Saturday morning, I often go to a yoga class in a fitness club just behind the fish market. (It doesn’t smell as bad as that sounds!) On the way, I pass such landmarks as a 300 year old baobab tree and a barbershop with a hilarious hand drawn picture of Will Smith. At the fitness club, there is a beautiful view of the ocean where I can meditate and try to regain balance after a week full of conflict and crisis. On Saturday afternoons, you can generally find me in a café by the Slipway where there is reliable air conditioning, reasonably good iced coffee, and occasionally, free internet to be had. Because my fellowship with Asylum Access ends in a few months, I’ll spend half the day applying for jobs, watching online lectures to keep my bar license active, and practicing Chinese with my online software. In the evening, I may cook dinner and watch a movie at home if there is power, or if there’s not, I may go to the best Ethiopian restaurant ever and see a Bollywood movie at the local theatre with my husband and friends from the office.

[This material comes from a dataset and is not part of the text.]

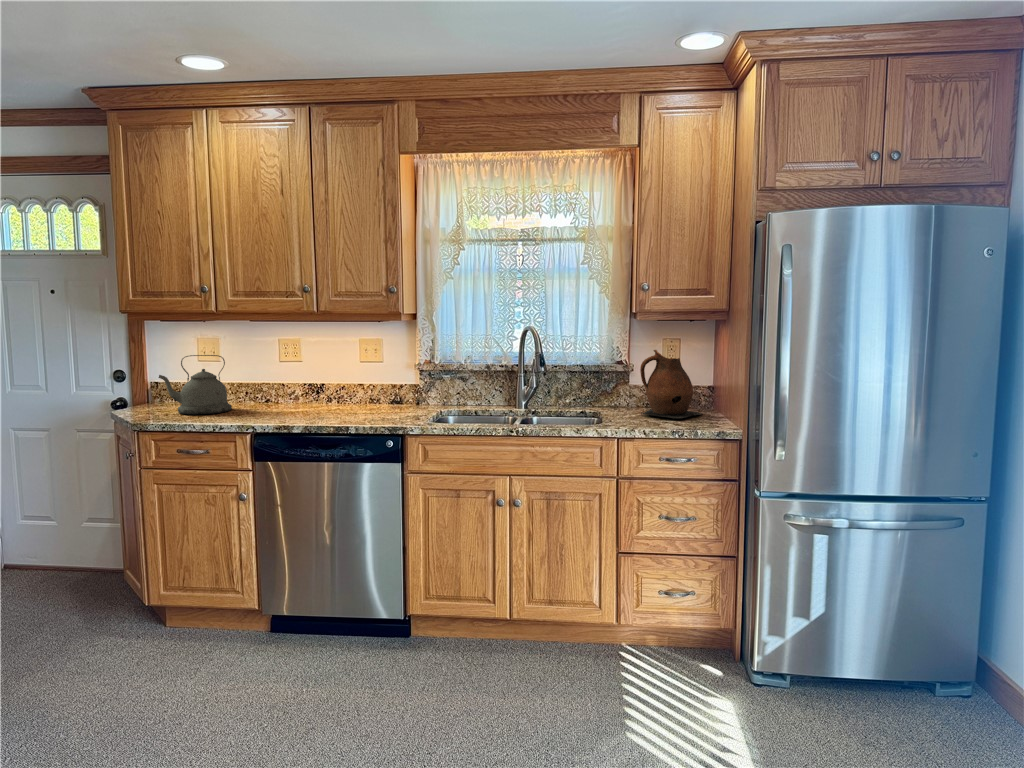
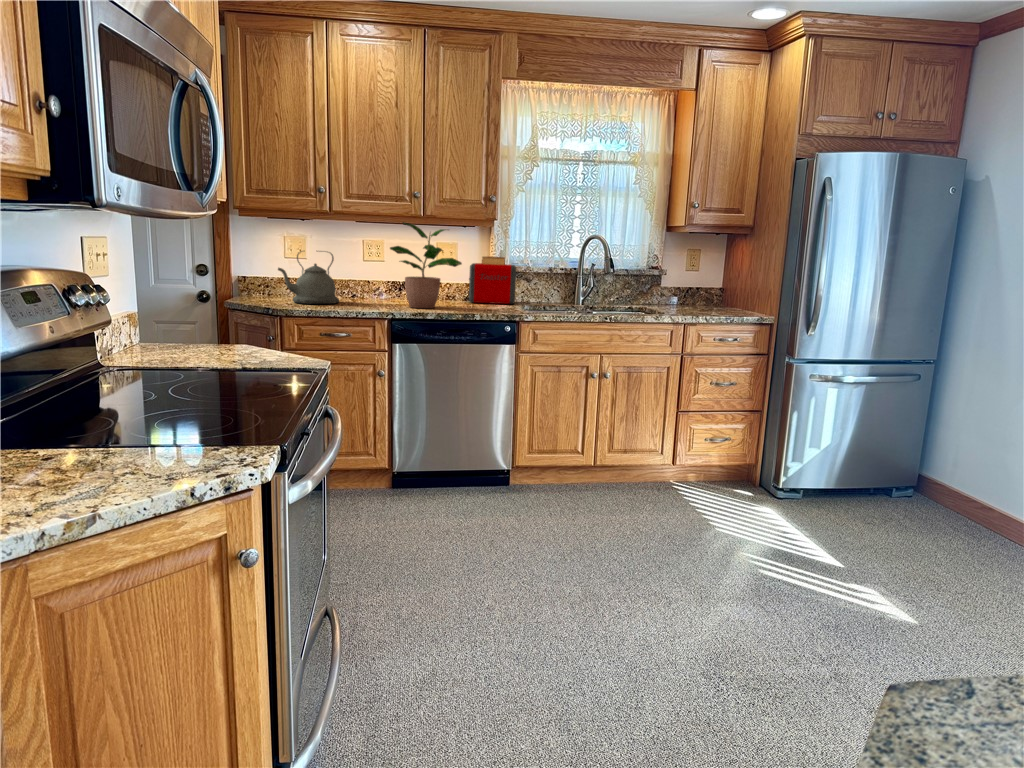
potted plant: none [268,322,343,419] -> present [390,222,462,308]
ceramic pitcher: present [640,350,703,419] -> none [681,257,726,312]
toaster: none [381,354,442,410] -> present [469,256,516,304]

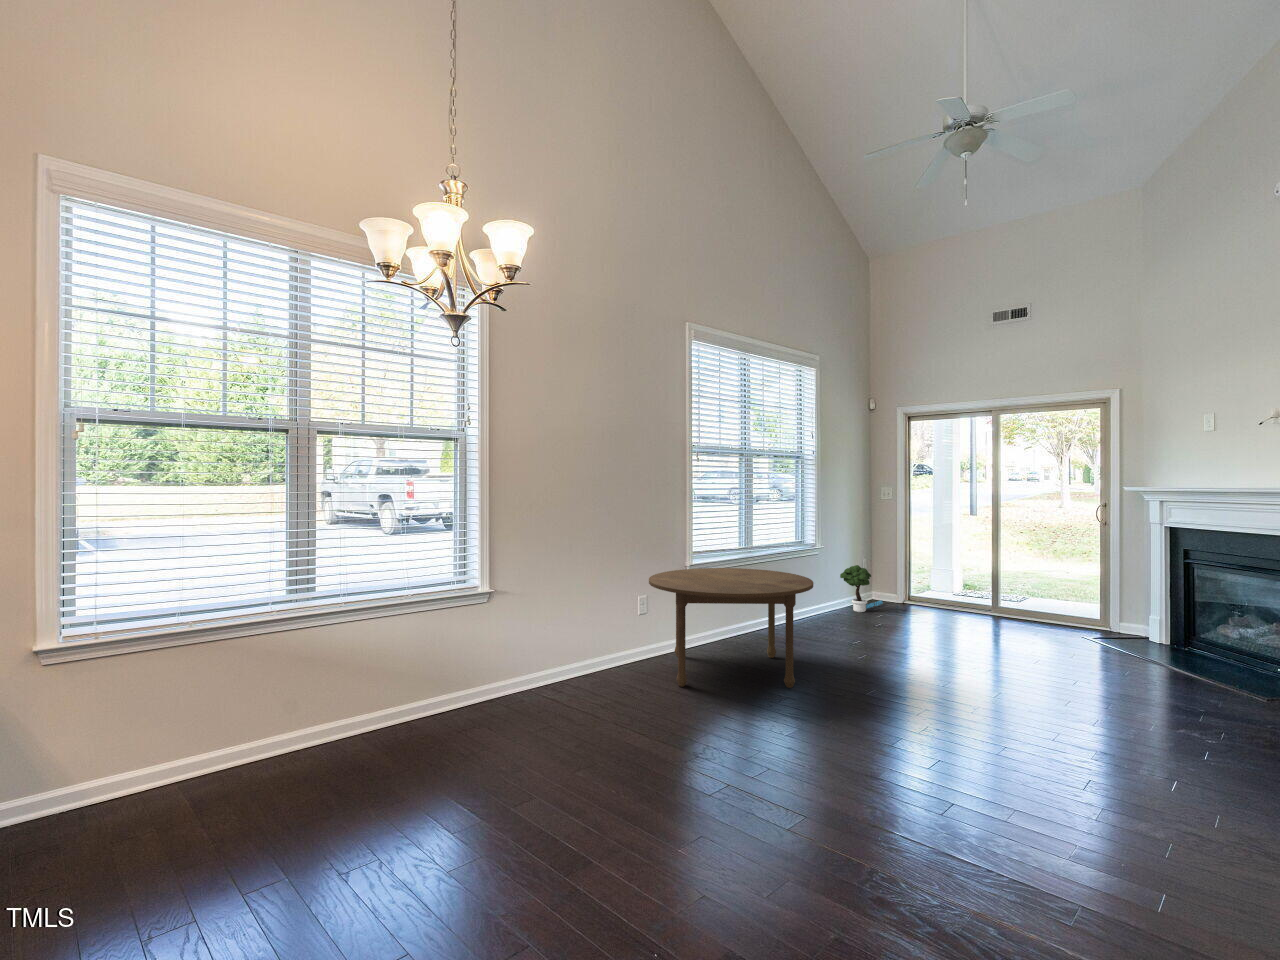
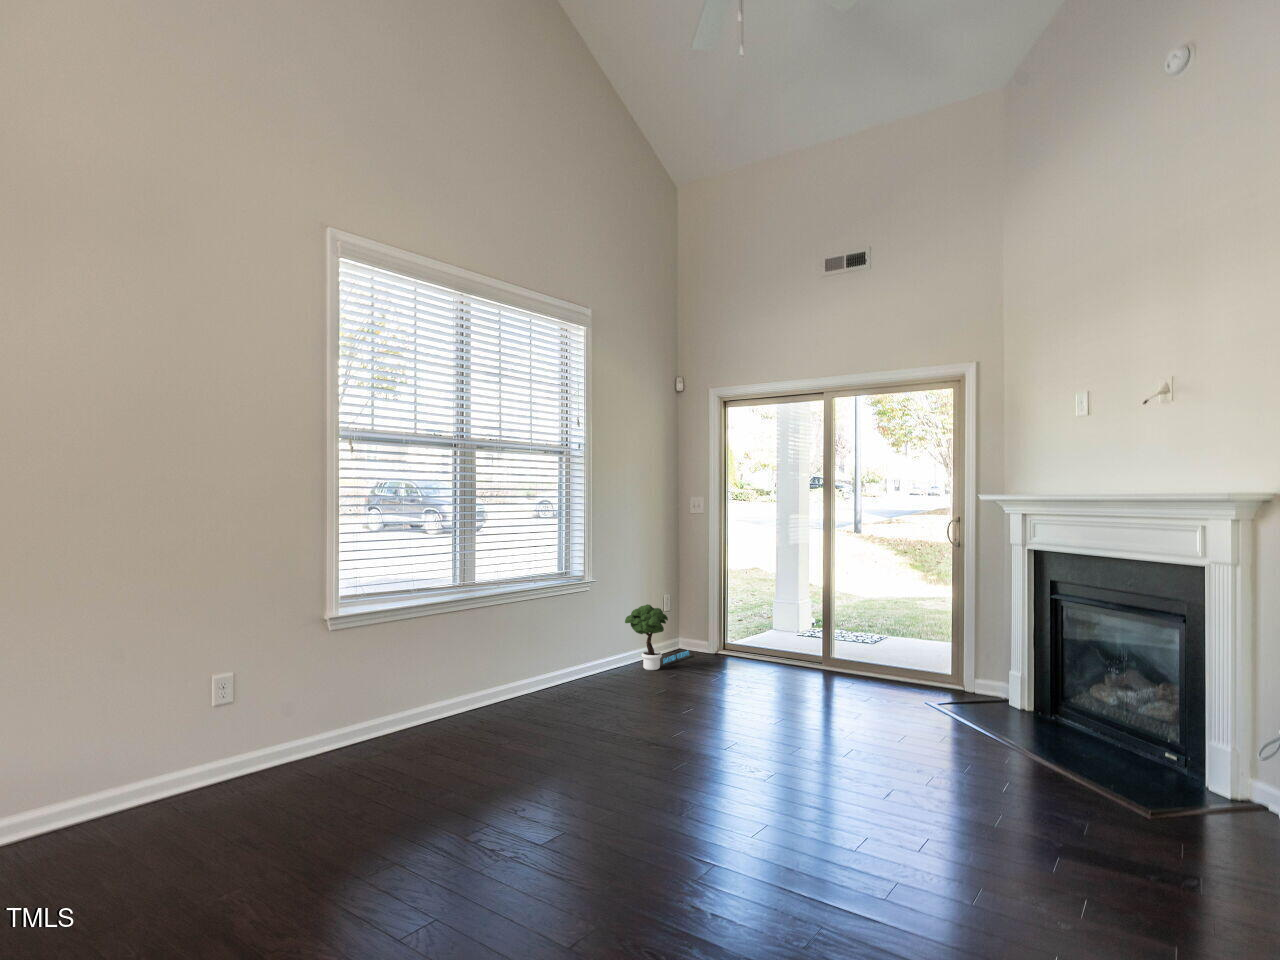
dining table: present [649,568,813,688] -> none [192,623,497,856]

Sundays I often spend doing chores and hanging out with my husband.
Tell a story about a language barrier or cultural difference.
In my first month here, while learning basic Swahili, I accidentally told a shopkeeper that I live inside a banana: Mimi ninakaa ndizi.
What do you see as the greatest challenge to asserting refugee rights in Tanzania?
The greatest challenge to asserting refugee rights in Tanzania is the lack of concrete options. Many refugees find that they are not allowed to go to the camps, they are not allowed to live in Dar, and there are few, if any, opportunities to apply for legal status. As a result, they have no clear way out. They cannot go home. They cannot stay here. They exist in limbo, hiding in churches and salons, sleeping in shacks and even trees outside. It is terrifying and humiliating for them. Many had families, businesses, professional careers as carpenters, lawyers, and professors, but their lives were destroyed by war. They are people and they deserve better, but the current situation will not allow for anything more.
What one resource did you need that Asylum Access didn’t have?
Office air conditioning and more pens.
What was your favorite way to de-stress while in Tanzania?
Finding ways to de-stress is a constant struggle, but I am very lucky to have the support of my husband, and my boss/roommate here at AATZ who I have also come to rely on as a good friend. She has also organized group counseling sessions for our office, with a specialist in working with trauma victims, which has been amazing and given me lots of good ideas on how to actively manage stress. And when I need to forget it all for a while, I do yoga or bounce around in the living room to 80’s tunes on Dance Dance Revolution. Yes, I DID bring my Play Station II and Dance Pads all the way from Seattle!
How will this experience shape your future career plans/goals?
I intend to continue working in Public Interest Law, and I would very much like to continue doing direct client work.